What is required:
The listing below holds a line with "while worldschooling through Europe, the" and a line with "Ensure it can". Reproduce those two lines exactly, plus everything between them.

Material provided:
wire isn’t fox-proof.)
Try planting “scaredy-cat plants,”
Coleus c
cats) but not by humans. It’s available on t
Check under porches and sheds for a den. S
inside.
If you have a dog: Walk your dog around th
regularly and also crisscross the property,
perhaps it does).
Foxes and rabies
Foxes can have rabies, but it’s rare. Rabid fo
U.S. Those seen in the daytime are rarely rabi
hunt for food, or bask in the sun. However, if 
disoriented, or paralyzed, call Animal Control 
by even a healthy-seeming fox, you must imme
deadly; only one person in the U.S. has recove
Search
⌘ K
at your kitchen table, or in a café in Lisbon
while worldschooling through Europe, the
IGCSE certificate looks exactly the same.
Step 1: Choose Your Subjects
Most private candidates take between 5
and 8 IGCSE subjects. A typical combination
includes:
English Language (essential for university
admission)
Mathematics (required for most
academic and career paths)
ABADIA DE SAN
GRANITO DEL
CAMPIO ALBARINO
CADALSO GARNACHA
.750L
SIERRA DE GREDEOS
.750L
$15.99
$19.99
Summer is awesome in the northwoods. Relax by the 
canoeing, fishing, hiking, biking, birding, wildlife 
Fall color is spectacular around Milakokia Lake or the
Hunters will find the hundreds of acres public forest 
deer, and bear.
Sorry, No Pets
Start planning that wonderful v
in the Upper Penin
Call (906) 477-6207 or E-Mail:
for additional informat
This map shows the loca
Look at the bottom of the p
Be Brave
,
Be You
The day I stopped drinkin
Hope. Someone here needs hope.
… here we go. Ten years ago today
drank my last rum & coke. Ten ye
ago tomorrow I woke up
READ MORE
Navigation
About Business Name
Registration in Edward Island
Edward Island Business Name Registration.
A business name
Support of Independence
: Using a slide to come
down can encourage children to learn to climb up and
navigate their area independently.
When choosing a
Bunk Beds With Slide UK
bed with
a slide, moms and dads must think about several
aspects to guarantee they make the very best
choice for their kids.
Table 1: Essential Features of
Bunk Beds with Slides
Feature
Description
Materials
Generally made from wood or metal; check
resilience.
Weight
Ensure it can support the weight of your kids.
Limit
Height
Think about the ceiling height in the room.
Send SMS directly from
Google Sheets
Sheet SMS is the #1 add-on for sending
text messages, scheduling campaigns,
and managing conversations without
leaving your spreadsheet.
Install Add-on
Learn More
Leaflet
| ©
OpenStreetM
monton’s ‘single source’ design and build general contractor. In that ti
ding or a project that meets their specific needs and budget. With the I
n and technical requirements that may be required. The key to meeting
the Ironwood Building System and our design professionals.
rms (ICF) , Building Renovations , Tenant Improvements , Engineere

...

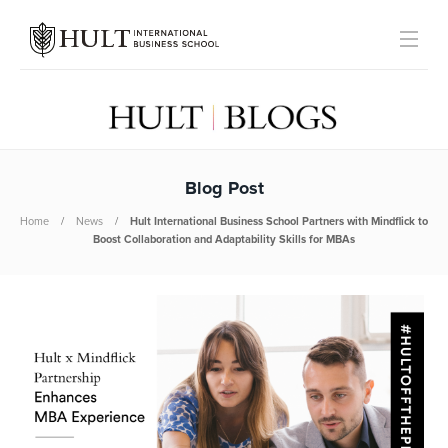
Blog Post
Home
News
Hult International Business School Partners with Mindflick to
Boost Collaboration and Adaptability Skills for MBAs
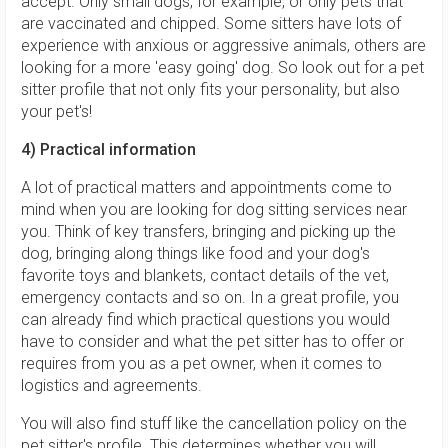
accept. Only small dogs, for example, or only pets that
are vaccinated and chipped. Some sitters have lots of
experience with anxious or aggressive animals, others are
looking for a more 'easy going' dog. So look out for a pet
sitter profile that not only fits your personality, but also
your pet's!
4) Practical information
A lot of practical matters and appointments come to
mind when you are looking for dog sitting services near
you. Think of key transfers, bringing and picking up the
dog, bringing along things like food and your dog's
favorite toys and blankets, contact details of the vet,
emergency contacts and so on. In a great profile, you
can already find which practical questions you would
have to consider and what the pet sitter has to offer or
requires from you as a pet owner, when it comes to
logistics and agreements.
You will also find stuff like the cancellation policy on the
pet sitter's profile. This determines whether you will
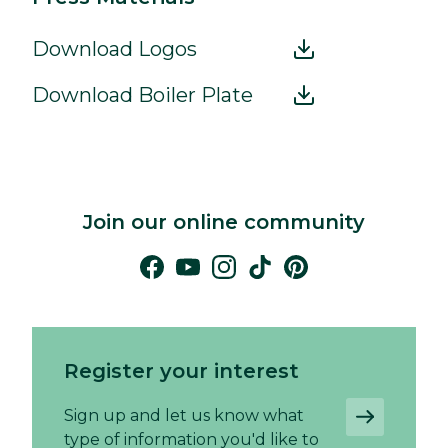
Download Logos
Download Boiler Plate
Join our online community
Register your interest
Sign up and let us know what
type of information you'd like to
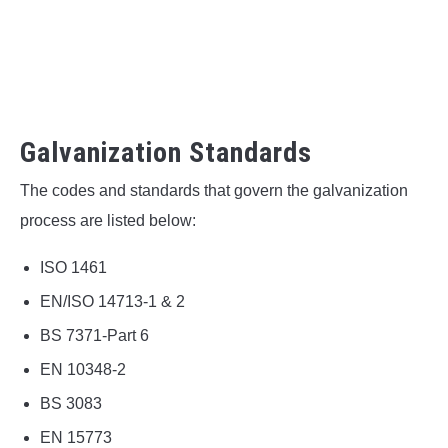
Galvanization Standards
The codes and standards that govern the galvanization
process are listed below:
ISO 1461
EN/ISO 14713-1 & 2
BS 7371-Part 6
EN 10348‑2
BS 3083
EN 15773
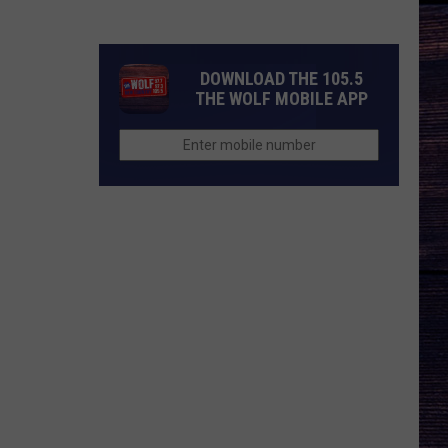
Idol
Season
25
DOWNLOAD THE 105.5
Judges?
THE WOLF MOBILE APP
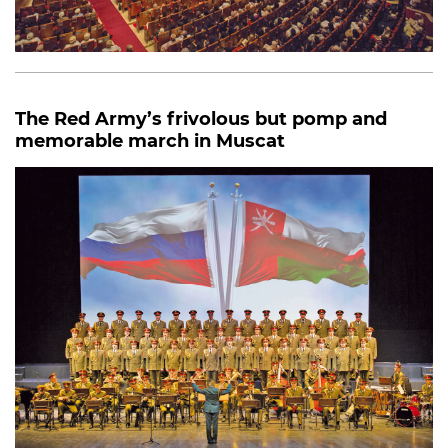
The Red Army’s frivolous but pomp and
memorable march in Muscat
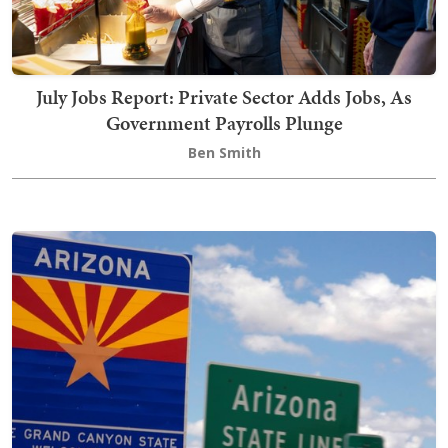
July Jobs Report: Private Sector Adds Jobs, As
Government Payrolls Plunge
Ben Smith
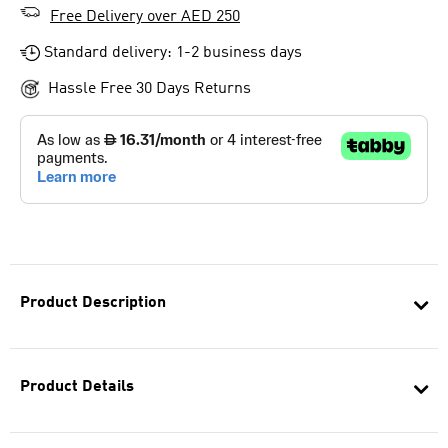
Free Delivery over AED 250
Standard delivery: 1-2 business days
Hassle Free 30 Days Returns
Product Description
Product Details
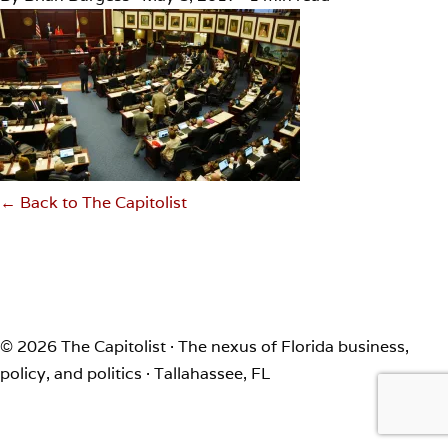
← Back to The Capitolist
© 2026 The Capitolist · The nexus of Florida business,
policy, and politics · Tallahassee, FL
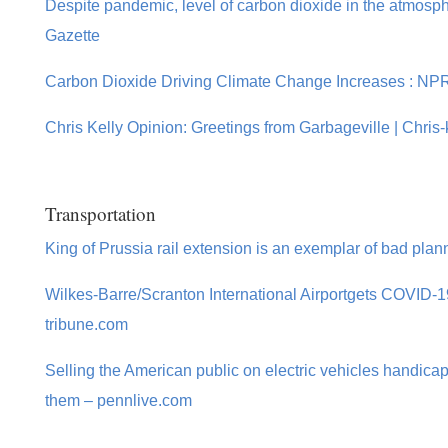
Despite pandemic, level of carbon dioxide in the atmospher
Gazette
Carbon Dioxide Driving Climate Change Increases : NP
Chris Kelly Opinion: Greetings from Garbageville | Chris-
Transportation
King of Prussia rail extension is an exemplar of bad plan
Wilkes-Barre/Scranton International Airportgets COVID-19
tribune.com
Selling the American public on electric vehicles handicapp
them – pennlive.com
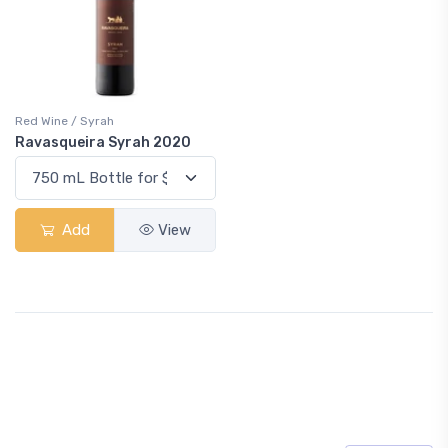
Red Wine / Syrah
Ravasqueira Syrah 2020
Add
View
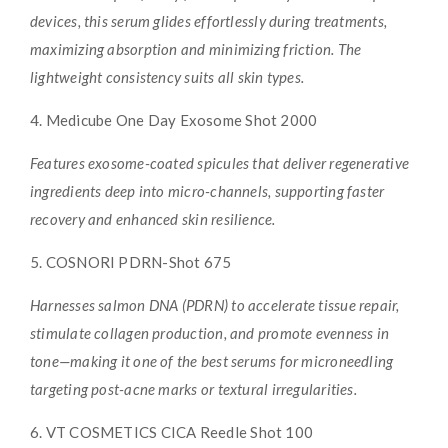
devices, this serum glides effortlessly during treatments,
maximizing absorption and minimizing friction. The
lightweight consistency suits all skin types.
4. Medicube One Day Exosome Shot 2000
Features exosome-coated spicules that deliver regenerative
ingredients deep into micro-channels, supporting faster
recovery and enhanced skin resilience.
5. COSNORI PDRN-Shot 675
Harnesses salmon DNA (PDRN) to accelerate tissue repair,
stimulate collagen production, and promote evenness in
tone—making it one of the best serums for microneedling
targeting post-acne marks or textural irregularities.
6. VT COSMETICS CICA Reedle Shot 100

==

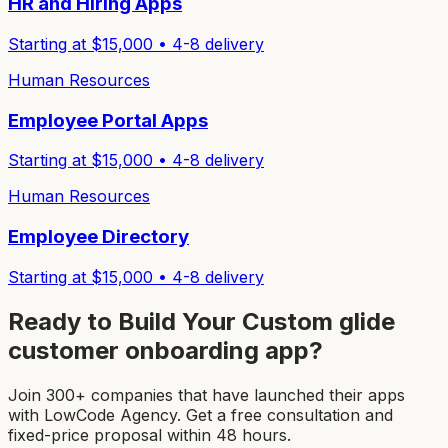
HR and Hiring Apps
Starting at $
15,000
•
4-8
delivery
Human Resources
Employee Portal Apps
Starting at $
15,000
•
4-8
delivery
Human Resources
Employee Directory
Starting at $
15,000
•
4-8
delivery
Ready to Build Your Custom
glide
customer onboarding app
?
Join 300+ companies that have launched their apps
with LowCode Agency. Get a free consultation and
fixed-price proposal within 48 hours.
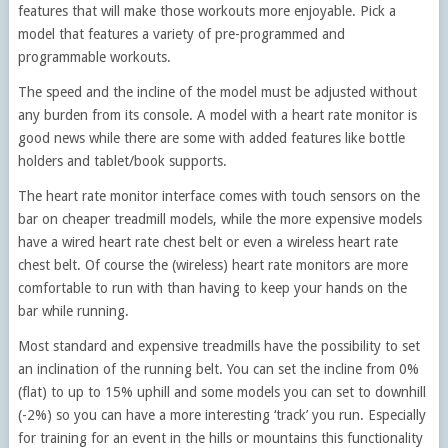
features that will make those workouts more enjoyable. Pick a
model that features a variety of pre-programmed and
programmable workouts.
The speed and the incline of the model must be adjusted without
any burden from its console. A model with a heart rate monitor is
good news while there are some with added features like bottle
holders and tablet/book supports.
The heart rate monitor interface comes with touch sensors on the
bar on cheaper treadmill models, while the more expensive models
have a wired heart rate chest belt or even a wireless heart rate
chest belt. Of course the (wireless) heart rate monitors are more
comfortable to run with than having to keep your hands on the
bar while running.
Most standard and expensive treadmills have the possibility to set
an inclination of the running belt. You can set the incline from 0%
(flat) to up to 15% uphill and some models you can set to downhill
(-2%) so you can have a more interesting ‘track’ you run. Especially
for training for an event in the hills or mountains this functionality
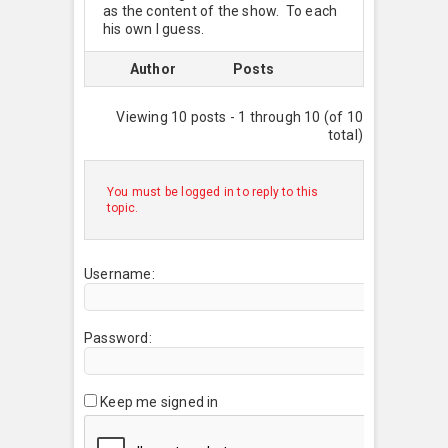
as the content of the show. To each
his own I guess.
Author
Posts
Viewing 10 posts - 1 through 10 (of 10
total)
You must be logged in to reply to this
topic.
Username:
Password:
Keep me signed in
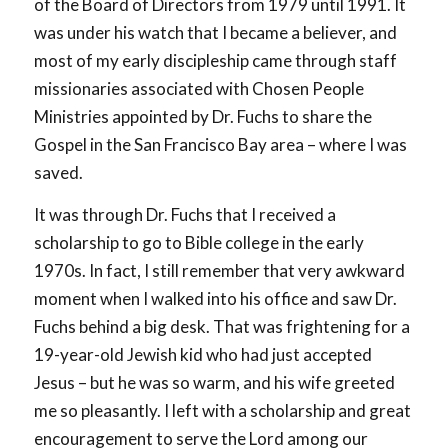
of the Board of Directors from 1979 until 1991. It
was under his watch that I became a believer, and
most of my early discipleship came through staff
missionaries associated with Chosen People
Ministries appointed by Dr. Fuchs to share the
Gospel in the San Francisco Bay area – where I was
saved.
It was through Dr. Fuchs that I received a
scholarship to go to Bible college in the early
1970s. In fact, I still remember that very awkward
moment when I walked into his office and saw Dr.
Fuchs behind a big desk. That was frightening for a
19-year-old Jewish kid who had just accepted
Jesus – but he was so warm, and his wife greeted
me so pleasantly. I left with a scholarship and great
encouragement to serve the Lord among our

Output below:
while worldschooling through Europe, the
IGCSE certificate looks exactly the same.
Step 1: Choose Your Subjects
Most private candidates take between 5
and 8 IGCSE subjects. A typical combination
includes:
English Language (essential for university
admission)
Mathematics (required for most
academic and career paths)
ABADIA DE SAN
GRANITO DEL
CAMPIO ALBARINO
CADALSO GARNACHA
.750L
SIERRA DE GREDEOS
.750L
$15.99
$19.99
Summer is awesome in the northwoods. Relax by the 
canoeing, fishing, hiking, biking, birding, wildlife 
Fall color is spectacular around Milakokia Lake or the
Hunters will find the hundreds of acres public forest 
deer, and bear.
Sorry, No Pets
Start planning that wonderful v
in the Upper Penin
Call (906) 477-6207 or E-Mail:
for additional informat
This map shows the loca
Look at the bottom of the p
Be Brave
,
Be You
The day I stopped drinkin
Hope. Someone here needs hope.
… here we go. Ten years ago today
drank my last rum & coke. Ten ye
ago tomorrow I woke up
READ MORE
Navigation
About Business Name
Registration in Edward Island
Edward Island Business Name Registration.
A business name
Support of Independence
: Using a slide to come
down can encourage children to learn to climb up and
navigate their area independently.
When choosing a
Bunk Beds With Slide UK
bed with
a slide, moms and dads must think about several
aspects to guarantee they make the very best
choice for their kids.
Table 1: Essential Features of
Bunk Beds with Slides
Feature
Description
Materials
Generally made from wood or metal; check
resilience.
Weight
Ensure it can support the weight of your kids.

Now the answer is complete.